To resolve the issue, Homeland Security's deputy secretary, Jane Holl Lute, requested the March meeting at the White House. The second in command from Homeland Security, the Justice Department, the FBI, NCTC and the office of the director of national intelligence sat at the small conference table. Normal protocol for such meeting is for staffers such as Ms. Callahan to sit against the walls of the room and keep silent.

By this point, Ms. Libin's concern that innocent people could be inadvertently targeted had been largely overruled at the Department of Justice, these people said. Colleagues there were more concerned about missing the next terrorist threat.

That left Ms. Callahan as the most prominent opponent of the proposed changes. In an unusual move, Ms. Lute asked Ms. Callahan to speak about Homeland Security's privacy concerns. Ms. Callahan argued that the rules would constitute a "sea change" because, whenever citizens interact with the government, the first question asked will be, are they a terrorist?

Mr. Brennan considered the arguments. And within a few days, the attorney general, Eric Holder, had signed the new guidelines. The Justice Department declined to comment about the debate over the guidelines.

Under the new rules, every federal agency must negotiate terms under which it would hand over databases to NCTC. This year, Ms. Callahan left Homeland Security for private practice, and Ms. Libin left the Justice Department to join a private firm.
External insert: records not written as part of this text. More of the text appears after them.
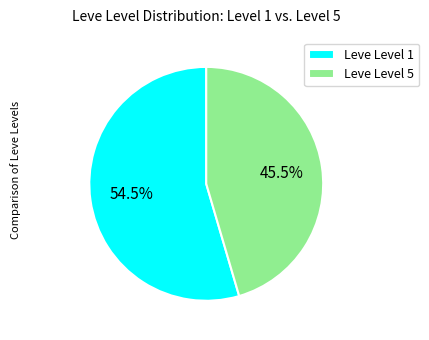

What is the total percentage of Leve Level 1 and Leve Level 5?

100.0%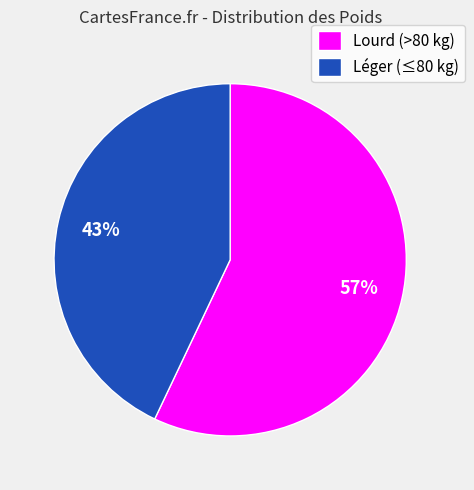

Count the number of slices in the pie.

2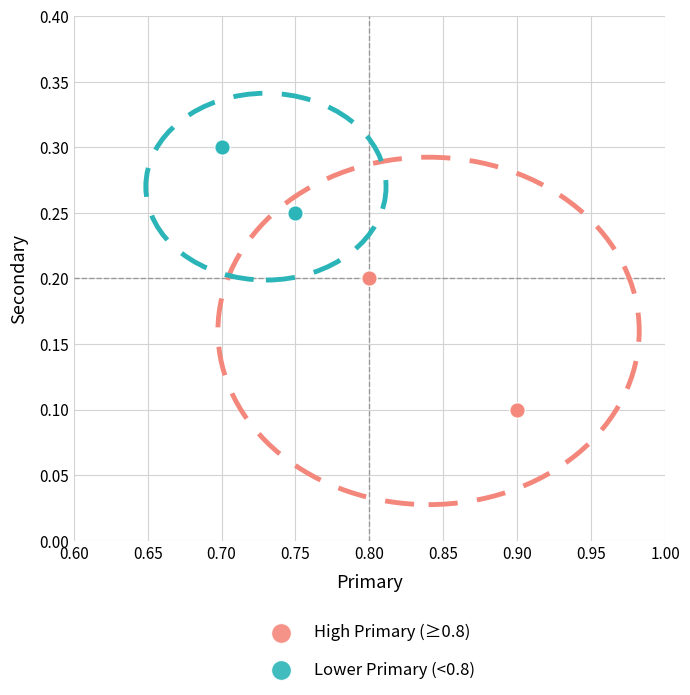

Which series has the largest Y range (max minus min)?

High Primary (≥0.8)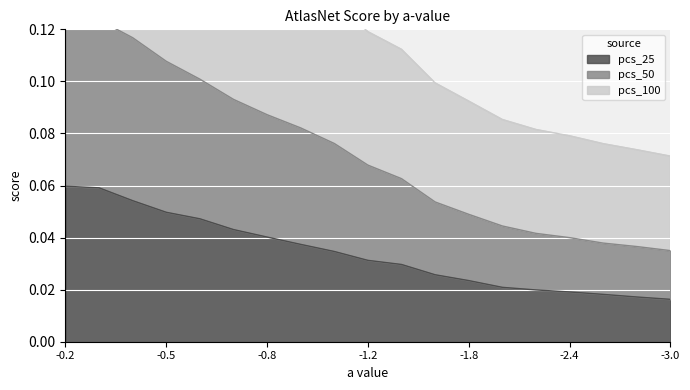

What position from the right is -2.0?

6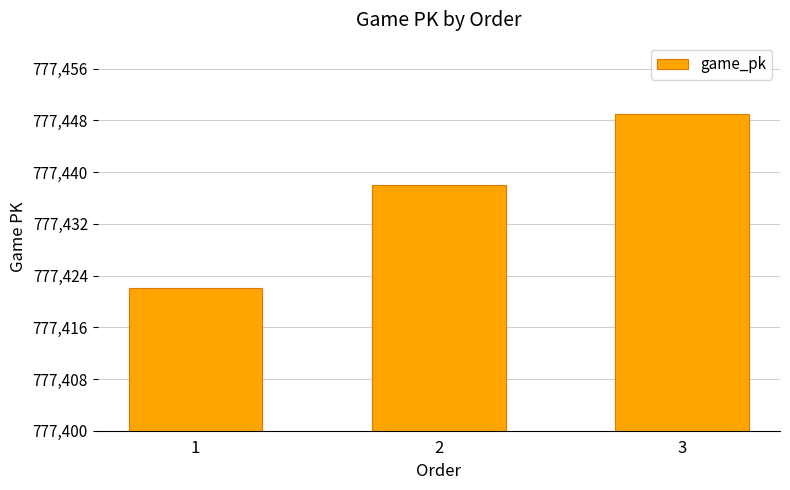

Reading right to left, what are all the values shown in this chart?

3=777449	2=777438	1=777422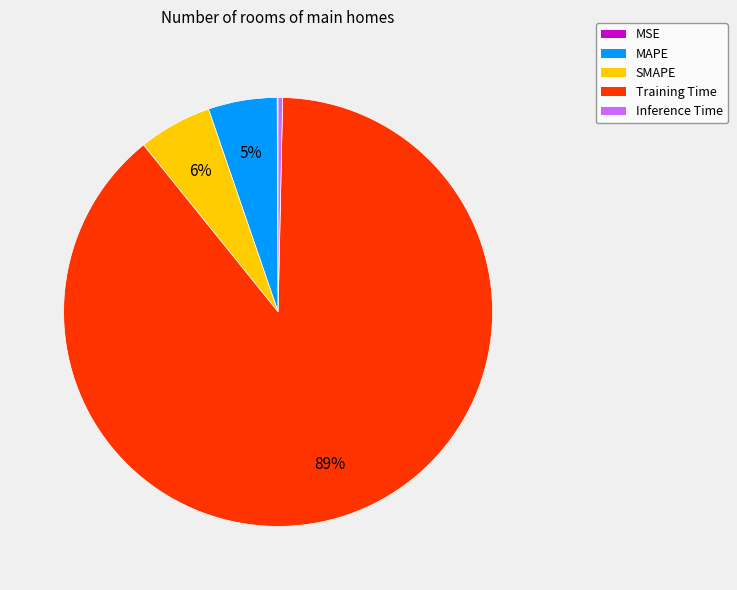

Which slice represents more than half of the pie?

Training Time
Homeland Security is currently working out the details to give the NCTC three data sets—the airline-passenger database known as APIS; another airline-passenger database containing information about non-U.S. citizen visitors to the U.S.; and a database about people seeking refugee asylum. It previously agreed to share databases containing information about foreign-exchange students and visa applications.

Once the terms are set, Homeland Security is likely to post a notice in the Federal Register. The public can submit comments to the Federal Register about proposed changes, although Homeland Security isn't required to make changes based on the comments.